Start of Text shown
China’s Dangerous Games in the Skies
Recent reports by Canadian officials of Chinese fighter aircraft interceptions of Aurora surveillance aircraft, using what have at times been unsafe and dangerous manoeuvres that brought the aircraft as close as 20 feet, are troubling. The increasing risk to our RCAF aircrew, a risk history has shown to be very real, was unwarranted and indicates that more challenges lie ahead.
Deployed under Canada’s Operation Neon and flying out of Kadena, Japan, our aircraft was making another in a series of periodic Aurora, frigate, and submarine contributions to the multi-national surveillance effort to counter North Korea’s evasion of maritime sanctions. The UN Security Council’s concerns about nuclear and missile tests by North Korea led it to adopt the sanctions, with all 15 members voting for the Council’s resolutions, China included. It makes little sense that Chinese fighters harassed a Canadian aircraft conducting surveillance in support of Security Council resolutions that China approved. Yet that the harassment persisted despite Canadian concerns having been repeatedly raised through diplomatic channels with Beijing, without apparent response, means it was intended.
Beyond the attempt to hamper operations allowed under international law, that harassment is troubling because it is so reminiscent of Chinese aircraft intercepts of US Navy aircraft in 2001. The conduct of their fighter aircraft was characterized as unsafe then as well, and it eventually led to the collision of a Chinese fighter with a US Navy EP-3 signals intelligence aircraft – a variant of the same airframe as our Aurora – one that was flying from Kadena out over international waters more than 100 kilometers distant from China’s Hainan Island.
The Chinese pilot paid with his life for his unsafe actions, and his plane was lost. The US Navy EP-3 was damaged so severely that it could easily have been lost with all aboard, but the pilot was fortunate to have had sufficient altitude to recover from a harrowing descent and then execute an emergency landing on Hainan Island. The 24 member US Navy aircrew was questioned and detained for ten days before being released following diplomatic negotiations. The Chinese would not allow the US to repair their aircraft for flight, so several months later the disassembled EP-3 was loaded into two Antonov aircraft and flown back to America where it was eventually rebuilt.
The 2001 event led to loss of life and diplomatic difficulties but was merely the most dramatic in a series of demonstrations – in the air and on the sea – of the Chinese intent for relations in the region and of their approach to international law that spoke far louder than any speech about regional cooperation. Western navies took note.
Now they are doing us the favour of again making plain their intent. Their attempts at diverting an Aurora from its flight path have been far more of a challenge than the radio hails requiring that Canadian frigates change their routing in international waters, but the intent is the same. The Chinese conception of freedom of the seas and the airspace above apparently does not include Canada, and no matter what freedoms international law allows all nations, China’s actions have shown their desire to bring regional waters their control.
End of Text shown
Exercise details:
Transcribe the passage from the text on Chinese fighter intercepts between "Deployed under Canada’s" and "it was intended.", inclusive.
Start of Supplied records
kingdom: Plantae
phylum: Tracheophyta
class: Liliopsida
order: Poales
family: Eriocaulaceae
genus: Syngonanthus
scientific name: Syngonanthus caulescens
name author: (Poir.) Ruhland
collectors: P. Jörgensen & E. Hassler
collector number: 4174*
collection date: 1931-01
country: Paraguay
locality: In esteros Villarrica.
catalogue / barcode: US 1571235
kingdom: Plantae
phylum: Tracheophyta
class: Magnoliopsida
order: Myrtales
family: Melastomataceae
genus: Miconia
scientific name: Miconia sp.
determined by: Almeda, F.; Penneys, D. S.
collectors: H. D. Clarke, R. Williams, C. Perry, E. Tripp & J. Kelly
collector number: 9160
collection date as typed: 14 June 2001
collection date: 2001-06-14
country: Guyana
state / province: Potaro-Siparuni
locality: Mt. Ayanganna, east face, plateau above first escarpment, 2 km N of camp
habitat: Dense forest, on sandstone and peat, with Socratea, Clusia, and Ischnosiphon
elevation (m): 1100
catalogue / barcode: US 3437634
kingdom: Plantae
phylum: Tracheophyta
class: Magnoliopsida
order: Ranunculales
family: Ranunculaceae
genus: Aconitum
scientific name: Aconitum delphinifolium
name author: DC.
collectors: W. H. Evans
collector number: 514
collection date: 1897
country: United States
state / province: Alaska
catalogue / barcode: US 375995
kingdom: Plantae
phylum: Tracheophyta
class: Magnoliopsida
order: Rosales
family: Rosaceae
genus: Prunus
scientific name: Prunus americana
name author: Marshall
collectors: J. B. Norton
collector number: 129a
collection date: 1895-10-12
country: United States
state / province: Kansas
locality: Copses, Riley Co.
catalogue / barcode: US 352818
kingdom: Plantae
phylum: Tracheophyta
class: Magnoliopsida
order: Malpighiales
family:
End of Supplied records
Result of the task:
Deployed under Canada’s Operation Neon and flying out of Kadena, Japan, our aircraft was making another in a series of periodic Aurora, frigate, and submarine contributions to the multi-national surveillance effort to counter North Korea’s evasion of maritime sanctions. The UN Security Council’s concerns about nuclear and missile tests by North Korea led it to adopt the sanctions, with all 15 members voting for the Council’s resolutions, China included. It makes little sense that Chinese fighters harassed a Canadian aircraft conducting surveillance in support of Security Council resolutions that China approved. Yet that the harassment persisted despite Canadian concerns having been repeatedly raised through diplomatic channels with Beijing, without apparent response, means it was intended.